Schau mal hier  : https://docs.oracle.com/javase/tutorial/java/nutsandbolts/switch.html


----------



## VirtualIndex (29. Nov 2015)

Das Problem an switch case ist, dass es nur genaue feste Werte verarbeiten kann. Etwas wie ungleich, größer, größer gleich, usw. geht nicht.


----------



## strußi (30. Nov 2015)

mir ist beim nochmalingen durchlesen aufgefallen, dass du für jede Frage ein neues Scanner-Object machst, nutze das alte und gibt einen schoenen namen wie inputReader oder so.

außerdem rechnest du sofort nach dem einlesen der Personen und der Übernachtungen aus, was das zimmer kosten soll. 
die Fragen sollten so lauten
aE =Anzahl Erwachsene
aK =Anzahl Kinder //dann fällt die Sache mit Kind =0Jahre weg, weil wenn ein Saeugling, der frisch geboren ist, mitkommt hat der ein Alter von 0 ;-)
aUe =Anzahl Übernachtungen

du fragst als erstes ab ob er ein Zuschlag zahlen muss oder nicht, und diese Abfrage schleppst du die ganze Zeit mit, weil du zwei Variabeln end1 und end2 hast, daher mein Vorschlag den Nettozimmerpreis in eine Variable zimmerpreis schieben.
zuschlag =0;
if( aUE <=1){
  zuschlag =20
}
dann errechnet sich der vorläufige Zimmerpreis ueber: zimmerpreisE*aE*aUE +zimmerpreisK*aK*aUE +zuschlag;
oder zwei ZimmerpreisVariabeln eine fuer ZimmerpreisE und eine fuer den ZimmerpreisK
die erste Verzweigte abfrage, ob das Kind unter 7 ist wuerde auch wegfallen, da du nur noch eine Preisvariable hast.

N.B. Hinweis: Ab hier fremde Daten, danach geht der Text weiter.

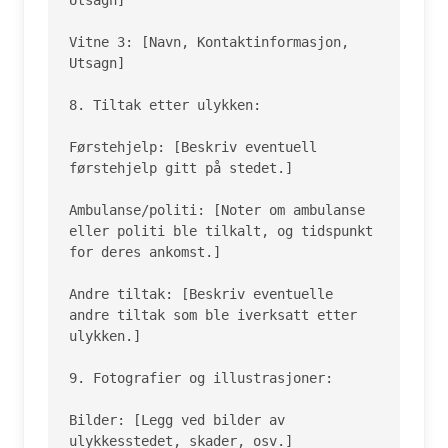
Utsagn]

Vitne 3: [Navn, Kontaktinformasjon, 
Utsagn]

8. Tiltak etter ulykken:

Førstehjelp: [Beskriv eventuell 
førstehjelp gitt på stedet.]

Ambulanse/politi: [Noter om ambulanse 
eller politi ble tilkalt, og tidspunkt 
for deres ankomst.]

Andre tiltak: [Beskriv eventuelle 
andre tiltak som ble iverksatt etter 
ulykken.]

9. Fotografier og illustrasjoner:

Bilder: [Legg ved bilder av 
ulykkesstedet, skader, osv.]
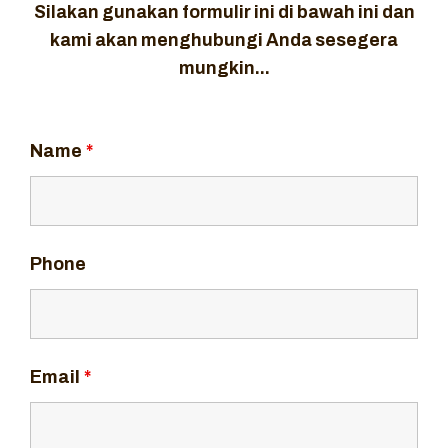
Silakan gunakan formulir ini di bawah ini dan
kami akan menghubungi Anda sesegera
mungkin...
Name
*
Phone
Email
*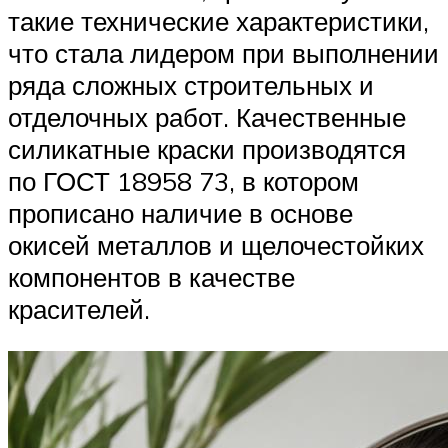
такие технические характеристики,
что стала лидером при выполнении
ряда сложных строительных и
отделочных работ. Качественные
силикатные краски производятся
по ГОСТ 18958 73, в котором
прописано наличие в основе
окисей металлов и щелочестойких
компонентов в качестве
красителей.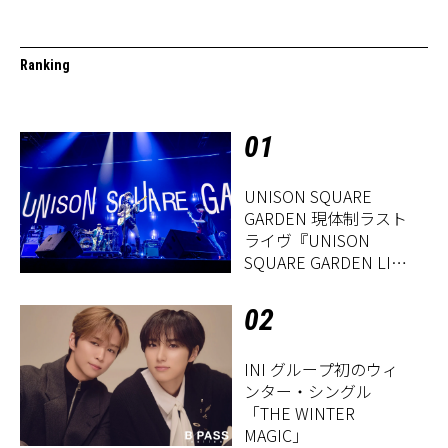
Ranking
01
UNISON SQUARE
GARDEN 現体制ラスト
ライヴ『UNISON
SQUARE GARDEN LIVE
2026「Sentimental
Period」』レポート
02
INI グループ初のウィ
ンター・シングル
「THE WINTER
MAGIC」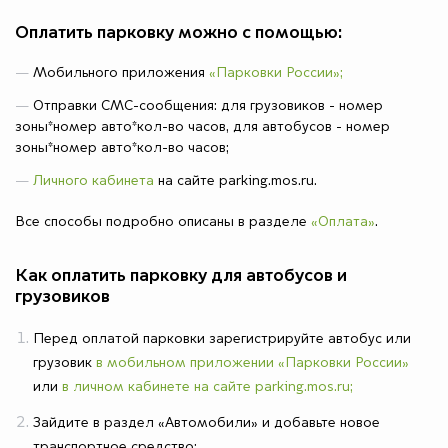
Оплатить парковку можно с помощью:
Мобильного приложения
«Парковки России»​​;
Отправки СМС-сообщения: для грузовиков - номер
зоны*номер авто*кол-во часов, для автобусов - номер
зоны*номер авто*кол-во часов;
Личного кабинета
на сайте parking.mos.ru.
Все способы подробно описаны в разделе
«Оплата»
.
Как оплатить парковку для автобусов и
грузовиков
Перед оплатой парковки зарегистрируйте автобус или
грузовик
в мобильном приложении «Парковки России»
или
в личном кабинете на сайте parking.mos.ru;
Зайдите в раздел «Автомобили» и добавьте новое
транспортное средство;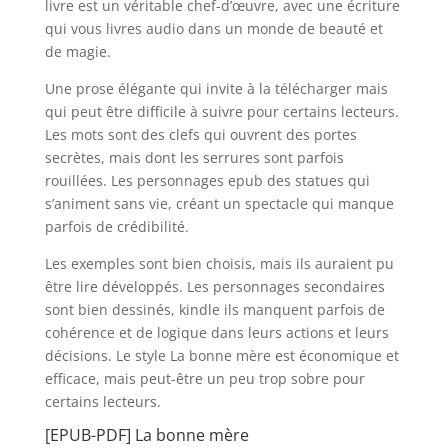
livre est un véritable chef-d’œuvre, avec une écriture
qui vous livres audio dans un monde de beauté et
de magie.
Une prose élégante qui invite à la télécharger mais
qui peut être difficile à suivre pour certains lecteurs.
Les mots sont des clefs qui ouvrent des portes
secrètes, mais dont les serrures sont parfois
rouillées. Les personnages epub des statues qui
s’animent sans vie, créant un spectacle qui manque
parfois de crédibilité.
Les exemples sont bien choisis, mais ils auraient pu
être lire développés. Les personnages secondaires
sont bien dessinés, kindle ils manquent parfois de
cohérence et de logique dans leurs actions et leurs
décisions. Le style La bonne mère est économique et
efficace, mais peut-être un peu trop sobre pour
certains lecteurs.
[EPUB-PDF] La bonne mère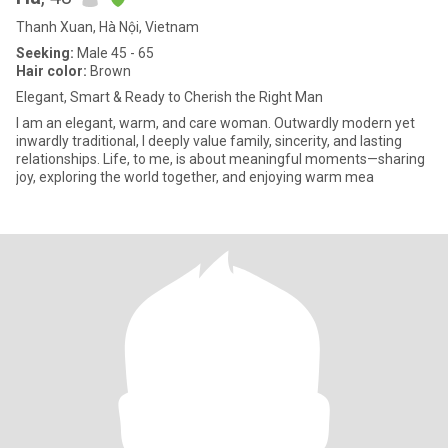
Thanh Xuan, Hà Nội, Vietnam
Seeking:
Male 45 - 65
Hair color:
Brown
Elegant, Smart & Ready to Cherish the Right Man
I am an elegant, warm, and care woman. Outwardly modern yet
inwardly traditional, I deeply value family, sincerity, and lasting
relationships. Life, to me, is about meaningful moments—sharing
joy, exploring the world together, and enjoying warm mea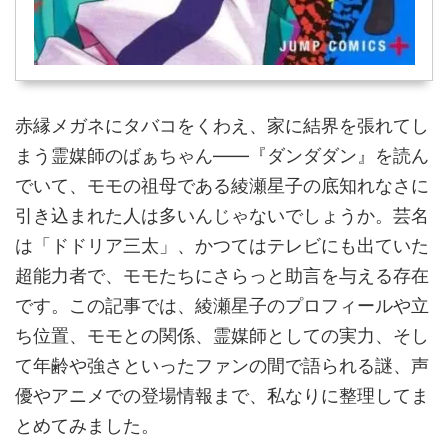
赤縁メガネにタバコをくわえ、家に結界を張れてし
まう霊媒師のばぁちゃん——『ダンダダン』を読ん
でいて、モモの祖母である綾瀬星子の底知れなさに
引き込まれた人は多いんじゃないでしょうか。芸名
は「ドドリア三太」、かつてはテレビにも出ていた
超能力者で、モモたちにさらっと助言を与える存在
です。この記事では、綾瀬星子のプロフィールや立
ち位置、モモとの関係、霊媒師としての実力、そし
て年齢や強さといったファンの間で語られる謎、声
優やアニメでの登場情報まで、私なりに整理してま
とめてみました。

was ist, wenn ich z.B. 4 kinder haetter 1. 0J, 2. 8J, 3. 11J, 4. 18J dann ist der rabatt 50*1+50*0.7+50*0.7+50*0.3

2% Rabatt sind nicht zP*0.02 das waeren nur 2% und dein Hotel waere ganz schnell pleite. Der Faktor ist 0.98
ist der Rabatt vom, im, am Hundert zu rechnen?????
das gilt, so wie ich es gesehen habe, fuer alle deine Rechnungen. 


ueberleg dir bitte, wie du den code vereinfachen kannst, und ob du manche Ausgaben/Eingaben vlt. in Methoden auslagern kannst.
und formatiere bitte deinen code (einruecken)


----------



## strußi (6. Dez 2015)

Wie weit bist du jetzt gekommen?


----------



## Jardcore (11. Dez 2015)

Wie strußi bereits erwähnte könntest du einige Methoden erstellen und damit Codeduplizieren vermeiden.

Grundsätzlich kannst du dir merken:
-Don't repeat yourself (Heißt im Idealfall hast du keine Codezeile die doppelt vorkommt)
-Und Methoden sollten immer nur eine Sache machen


----------